__WHAT YOU NEED TO DO__: Copy every entry exactly as it stands, though any image it holds should stay out of the copy.

(DATA TO EXAMINE Opens)

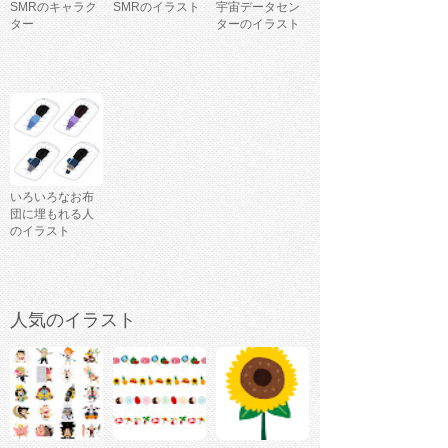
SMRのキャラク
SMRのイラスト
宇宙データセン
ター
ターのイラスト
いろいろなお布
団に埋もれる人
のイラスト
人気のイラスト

(DATA TO EXAMINE Closes)

__RESPONSE TO THIS EXERCISE__:
SMRのキャラク
SMRのイラスト
宇宙データセン
ター
ターのイラスト
いろいろなお布
団に埋もれる人
のイラスト
人気のイラスト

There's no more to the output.